Let’s talk about the salmon. We eat salmon three times a month around here, because we all really enjoy it. Even Miss H, though she prefers her on a sandwich. I cook it a couple different ways, but I don’t often do it with a glaze. But this salmon with miso glaze recipe is one I’ve done a couple times, and it’s nice when we want a little variety with our salmon. It also helps to use up miso, which you buy in a one-pound container but you only use a tablespoon or two of it at a time. It lasts a while in the fridge, but not indefinitely, so you can get a lot of use out it. And it’s nice to have several different recipes to try out so you’re not eating the same thing over and over again. (I have plans for the rest of this container. Oh, yes, I do.)

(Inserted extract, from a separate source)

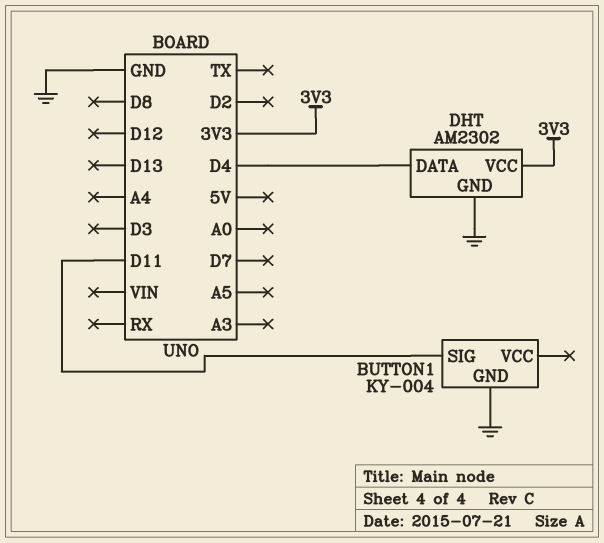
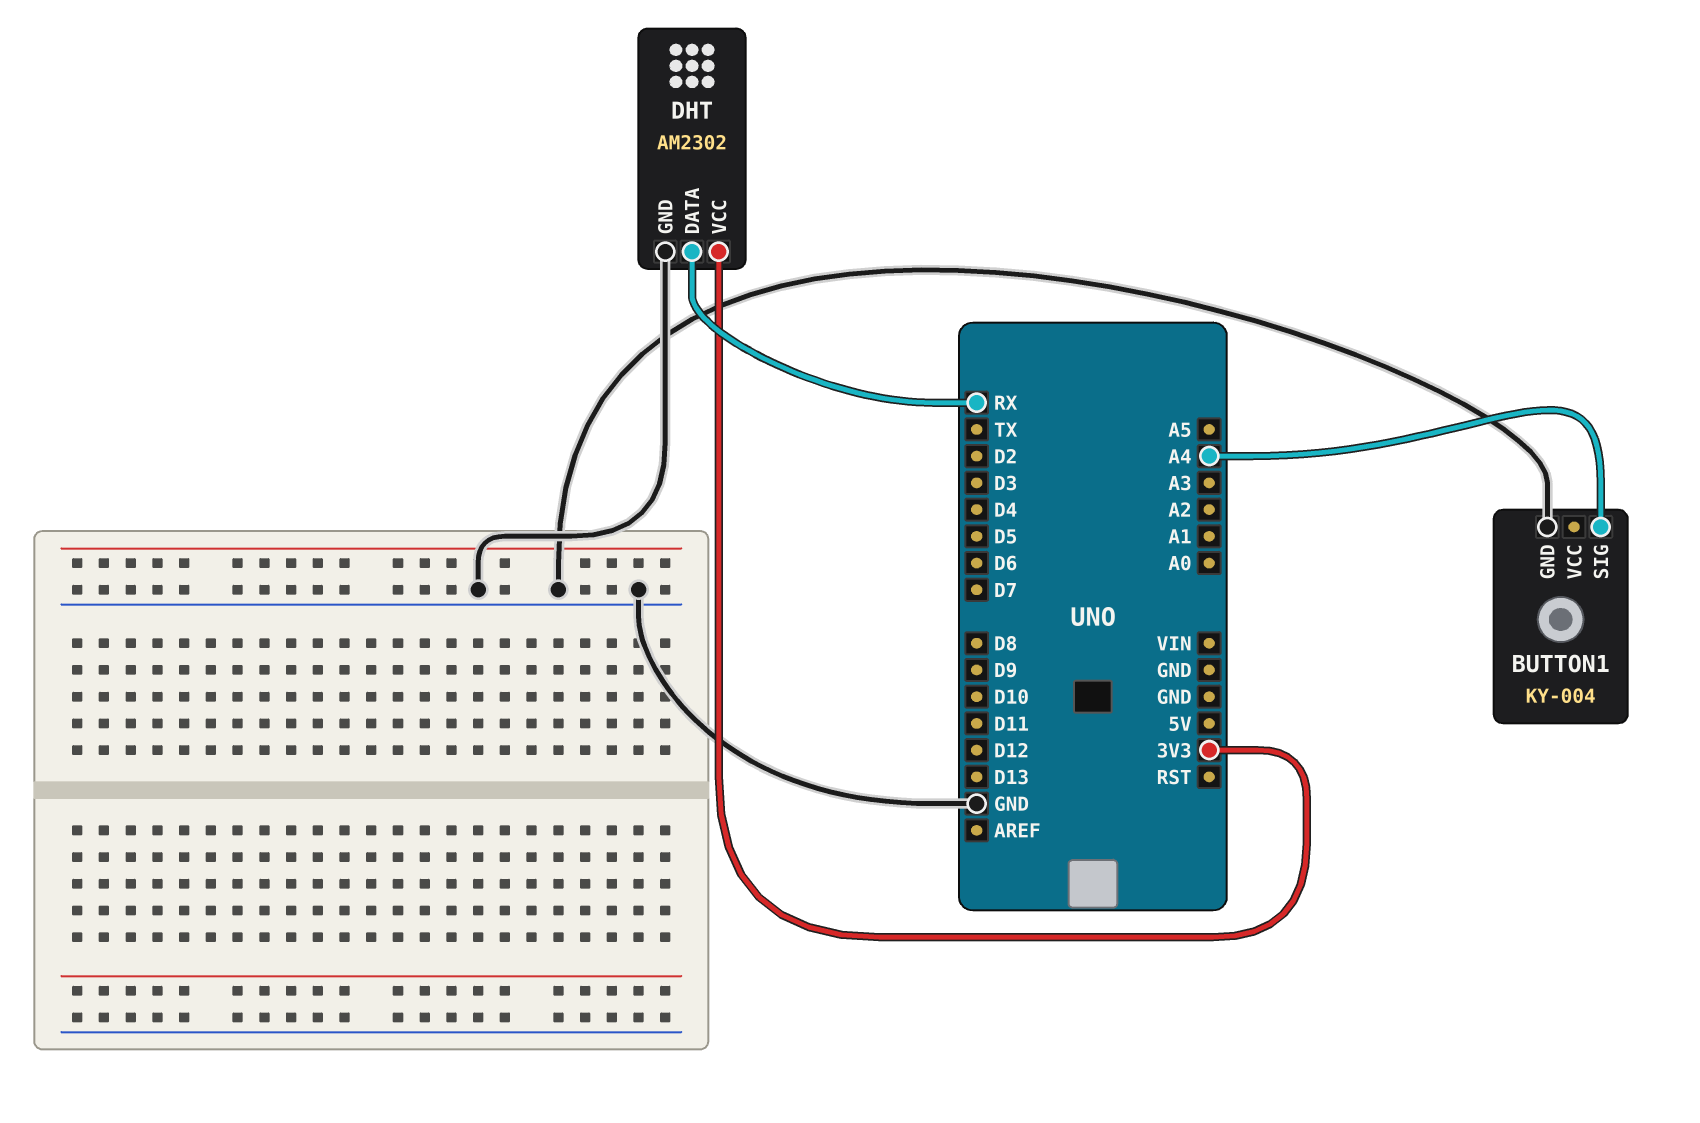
BUTTON1 pin SIG: D11 -> A4
DHT pin DATA: D4 -> RX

There is no way to talk about miso that makes it sound appetizing to someone who has never tried it before. “Fermented soybean paste” isn’t going to turn anybody on. And once you have tried miso, it’s not that easy to describe it to somebody who has no idea what you’re talking about. Salty? Yeah, it’s salty, but that’s not all it is. There’s really nothing else like it, and it’s not a flavor that everybody enjoys. If you do try it, take it a little at a time. It’s a big flavor, you don’t need much.

Miso-glazed salmon and forbidden rice go really well together, it turns out. The roasted cauliflower really didn’t stand a chance against that combo. It’s a reliable standard in this house, and it’s used to playing back-up to bigger, bolder flavors.

Rating: 4 (will make again). This is already in my recipe book as something I’ve made more than once already. It’s not something we eat once a month, but when I have miso in the fridge, this recipe makes nice work of it.

Also, sorry no pictures, but none of them turned out. My dining area doesn’t have the best lighting for pictures, unfortunately. Eh, I’m a writer, not a photographer.